A gestora de Recursos Humanos Mariah Rocha, 22 anos, queria viver uma experiência espiritual e se conhecer. “Queria me descobrir e me perder em mim. E eu enxerguei na Ásia, essa oportunidade”, diz ela, que não tinha roteiro e não falava inglês quando decidiu encarar a jornada, vivenciada em outubro de 2016. Radicada no Rio de Janeiro há quatro anos, a manauara resolveu embarcar na aventura e tudo o que tinha para gastar era apenas 16 dólares por dia (!).

Os 16 dólares por dia envolviam tudo, entre hospedagem, comida, passeios, translado entre cidades/países. “Se eu gastasse a mais em um dia, sabia que ia faltar para o outro”, relembra. Hoje, com a aventura concluída, ela tem dado palestras sobre o que aprendeu. “Foram muitos aprendizados. Mas o autoconhecimento, desapegar e autorresponsabilidade foram os maiores. Viajar com pouco dinheiro não é fácil, mas o meu maior desafio foi eu mesma. Foi integrar minhas sombras, desconstruir padrões e paradigmas”, reflete.

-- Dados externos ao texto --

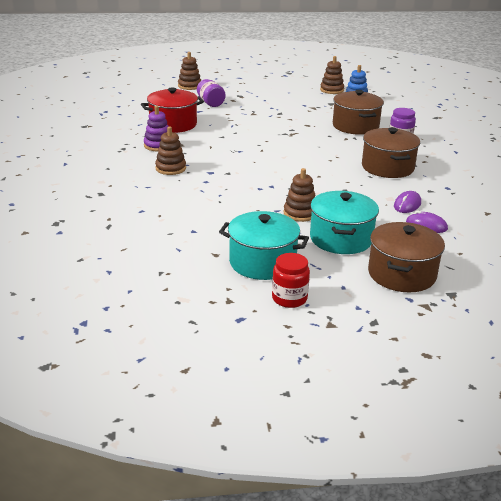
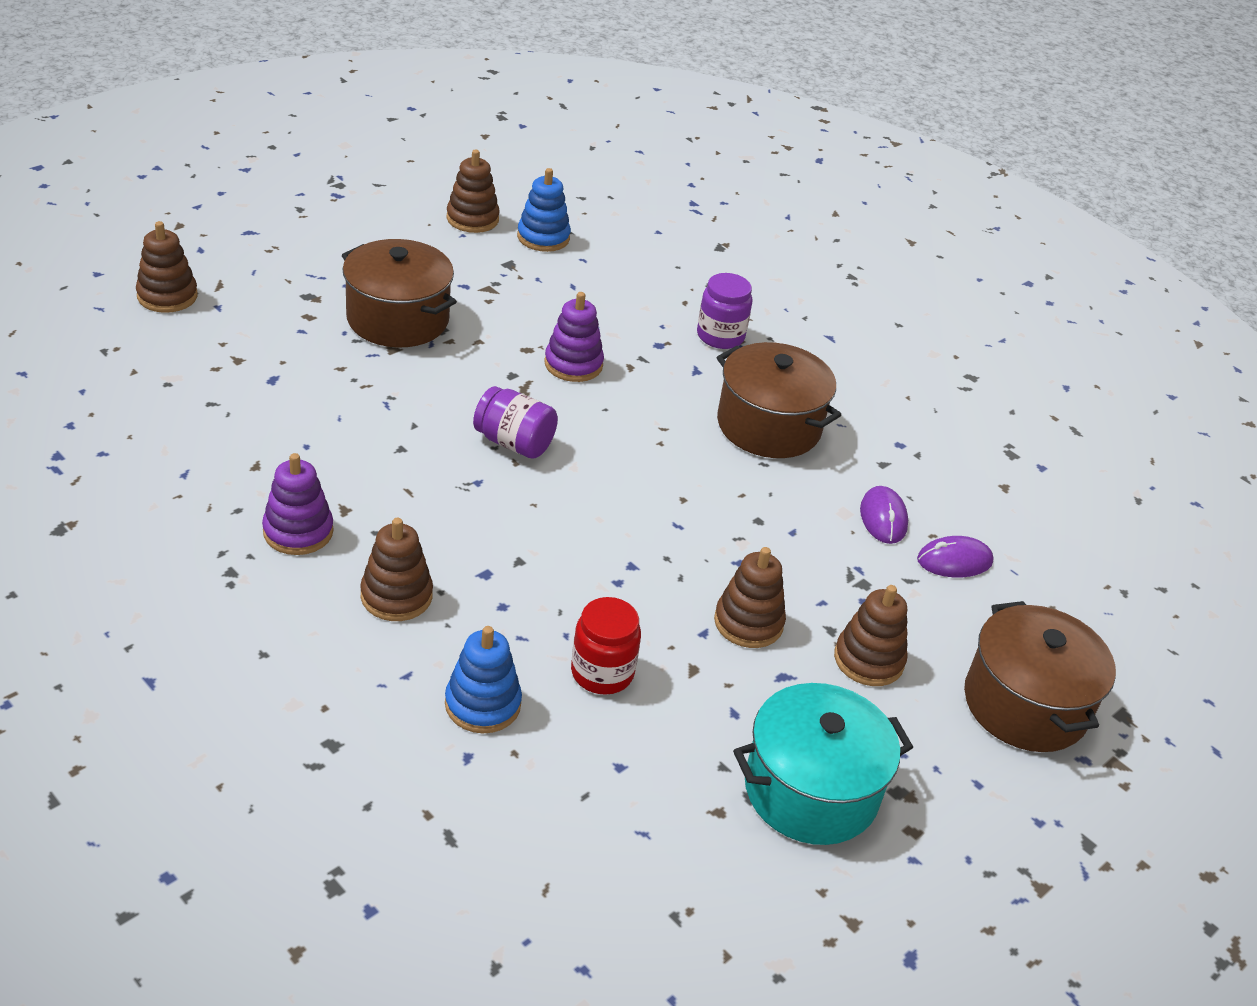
camera: 40 degrees left, 10 degrees up
red pot [141,88,204,133] -> none
purple jar [197,79,226,107] -> purple jar moved to [473,386,558,459]
red jar [272,253,310,308] -> red jar moved to [571,597,641,695]
turquoise pot [310,191,379,254] -> brown stacking toy [834,585,907,686]
brown pot [333,90,384,135] -> brown pot moved to [342,239,457,347]
none -> blue stacking toy [445,626,522,733]
none -> purple stacking toy [544,292,604,382]

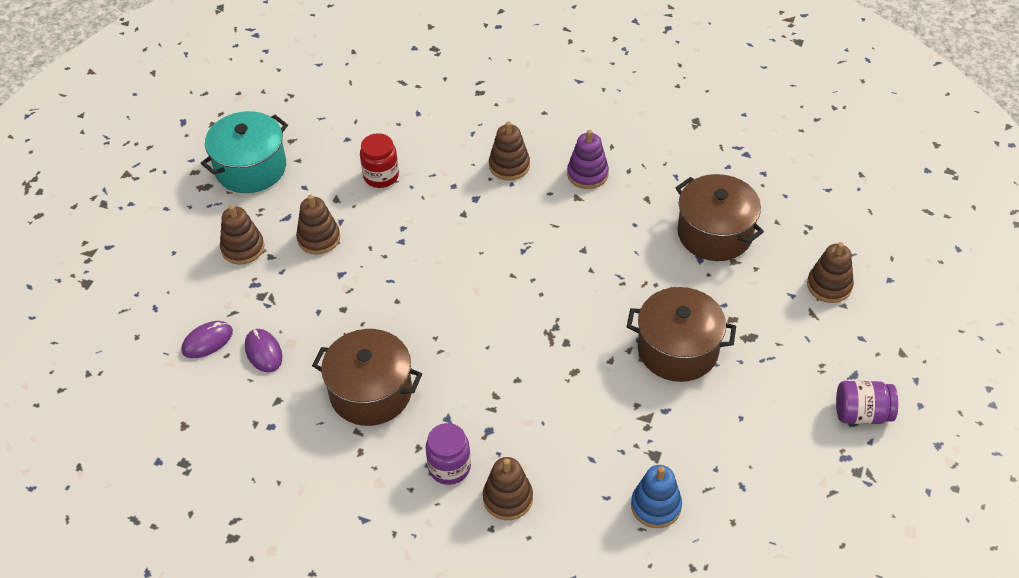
camera: 160 degrees right, 10 degrees up
blue stacking toy [445,626,522,733] -> none
brown stacking toy [446,149,500,233] -> brown stacking toy moved to [483,457,533,520]
purple jar [473,386,558,459] -> purple jar moved to [836,381,898,424]
purple stacking toy [544,292,604,382] -> none
brown pot [964,601,1116,752] -> brown pot moved to [676,174,764,261]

No início do processo todo, ela tinha R$ 10 mil. “Comprei a passagem, paguei seguro, passaporte, mochila. O que sobrou, era o que eu tinha pra viver lá”, afirmou ela. Logo depois, Mariah comprou 1.500 dólares. “E isso deu 16 dólares por dia. Eu sabia que era pouco, mas a vontade de ir desbravar o mundo e à mim estava transbordando e o dinheiro parecia ser o menor dos problemas”, coloca.

Escolhidos

Na Ásia, Mariah passou pela Tailândia, Laos, Vietnam e Myanmar. Ela explica que a moeda desses países é bem desvalorizada. “Na Tailândia, por exemplo 10 bahts (moeda local) , é 1 real. O sudeste asiático como um todo é muito barato. Você consegue se hospedar e comer por muito pouco”, comenta ela, que sempre se hospedava em hostels das regiões”.

Segundo a viajante, se hospedar em hostels era a forma mais barata e uma ótima oportunidade pra socializar e conhecer gente nova. Se alimentar nas ruas foi uma boa opção para Mariah. “Eu comia muito na rua porque era bem mais barato... as comidas típicas de lá levam muito macarrão, arroz, frango, porco, verduras e na Tailândia, bastante pimenta”, pontua ela.

O Myanmar foi escolhido por Rocha como o país mais caro, em relação aos demais que visitou. “Gastava muito com hospedagem e como é um país que o turismo ainda é muito recente, não tinha muitas opções. Mas foi também o país mais incrível. O mais barato foi Vietnam. Gastei muito pouco pra se hospedar, comer e viajar pelo país. Cheguei a ficar em um resort a 500 metros da praia por 4 dólares no Vietnam”, celebra a gestora.

Consequências

Com a experiência, que acrescentou uma boa bagagem emocional em sua vida, Mariah conta que precisou olhar pra dentro, identificar e desapegar da minha bagagem de pré-conceitos e crenças. “Eu sabia que tinha tudo aqui dentro, mas não conseguia acessar... então precisei me despir devagar de tudo que me bloqueava de ser a minha melhor versão. E esse processo é eterno. Mas foi viajando que tive muito mais clareza de tudo”, coloca.

A gestora garante que existem várias formas de você não gastar tanto viajando. “Couchsurfing, que você pode se hospedar de graça na casa das pessoas, Worldpackers, em que você trabalha em troca de hospedagem, pegar carona, fazer viagens  noturnas para não pagar hospedagem. Existem muitas possibilidades de se viver experiências incríveis sem gastar muito, mas acredito que confiar e estar aberto faz com que um mundo de possibilidades possa acontecer”, completa.